New Sleep Duet by William Forsythe tilted toward abstract and cool. Fatima Andere, paired with Antonio Cangiano, allowed a smile in contrast to the sangfroid usually assumed in Forsythe’s ballet works. They performed the angular style with a lush plasticity.

Papagayos by Omar Román de Jesus is a surreal parable on power and its privileges and abuses. Amanda Del Valle conveyed a manic energy as a parrot in a shiny fringed jumpsuit who sought her hat—the token of power in a deadly game of musical chairs. Despite her show biz disposition, it carried shades of a nihilistic Ionesco story.

Ballet Hispánico in Sor Juana. Photo: Erin Baiano

In Sor Juana, Michelle Manzanales pays tribute to a complex historical figure—poet, feminist, nun, scholar, with the lithe, elegant Gabrielle Sprauve in the lead. Moving solos and duets are sandwiched between sections of movement for the ensemble, who stay in the same formation for too long. The striking costumes (by Sam Ratelle) change from formal colonial dresses to a nun’s habit to minimal bodysuits and trunks.

Pedro Ruiz celebrates Cuban music, social dance, and cigars in Club Havana. There’s plenty of partnering with lifts of all kinds, and somewhat forced, dated air of jollity and machismo/coyness, but it’s a solid, audience-pleasing closer.

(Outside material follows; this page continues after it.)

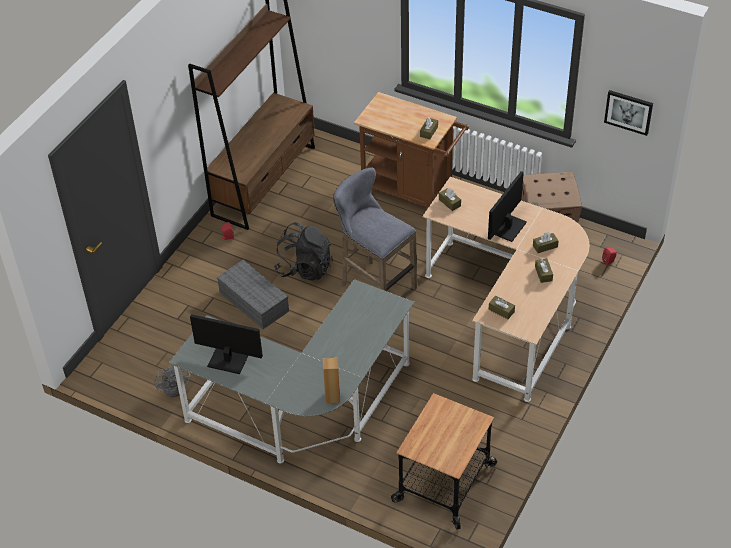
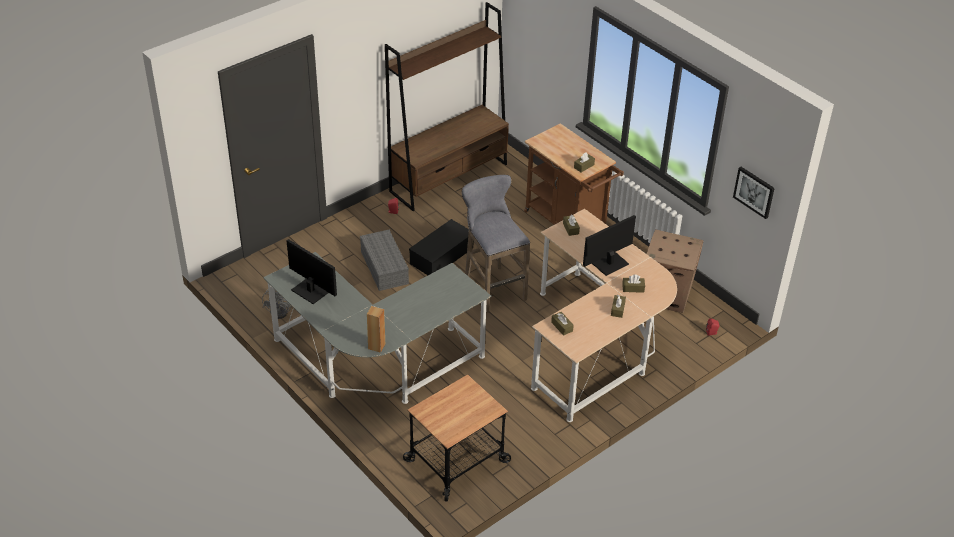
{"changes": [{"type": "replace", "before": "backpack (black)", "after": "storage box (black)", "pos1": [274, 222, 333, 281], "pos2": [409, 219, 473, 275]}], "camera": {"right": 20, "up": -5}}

Gallim in SAMA. Photo: Steven Pisano

Gallim, Joyce, June 4, 2023

This packed program encompassed Gallim’s talent and range, led by choreographer Andrea Miller.

The trio state begins with the smallest movements, mesmerizing tiny steps and direction shifts, danced by Emma Thesing, Vivian Pakkanen, and India Hobbs. These train your focus and show that even the most minute, highly controlled movement can be expressive. Middle sections allow for big, traveling steps and leaps. Jose Solís designed the smart costumes: slate tunics, blousy on top with fitted briefs and iridescent knee patches.

Sydney Chow and Gary Reagan performed a slapstick tour de force and affably wrassle like kids for dominance of a sofa in Castles, an excerpt of a full-length work, Fold Here.

No Ordinary Love, another remarkable chamber piece, was danced by Chalvar Monteiro and Issa Perez. They delivered the fluid, powerful, and impassioned choreography with great skill, making me wonder how humans could possibly be so beautiful and poetic.

SAMA—by Miller in collaboration with Rambert II and Gallim—is an explosive closer that builds to a fever pitch. It includes acrobatic dancers on stilts doing kicks, plus a cavalcade of unfettered leaps and twists, and dynamite ensemble sections in formations, plus smaller pullouts. A crowd-rousing finish to a dense program.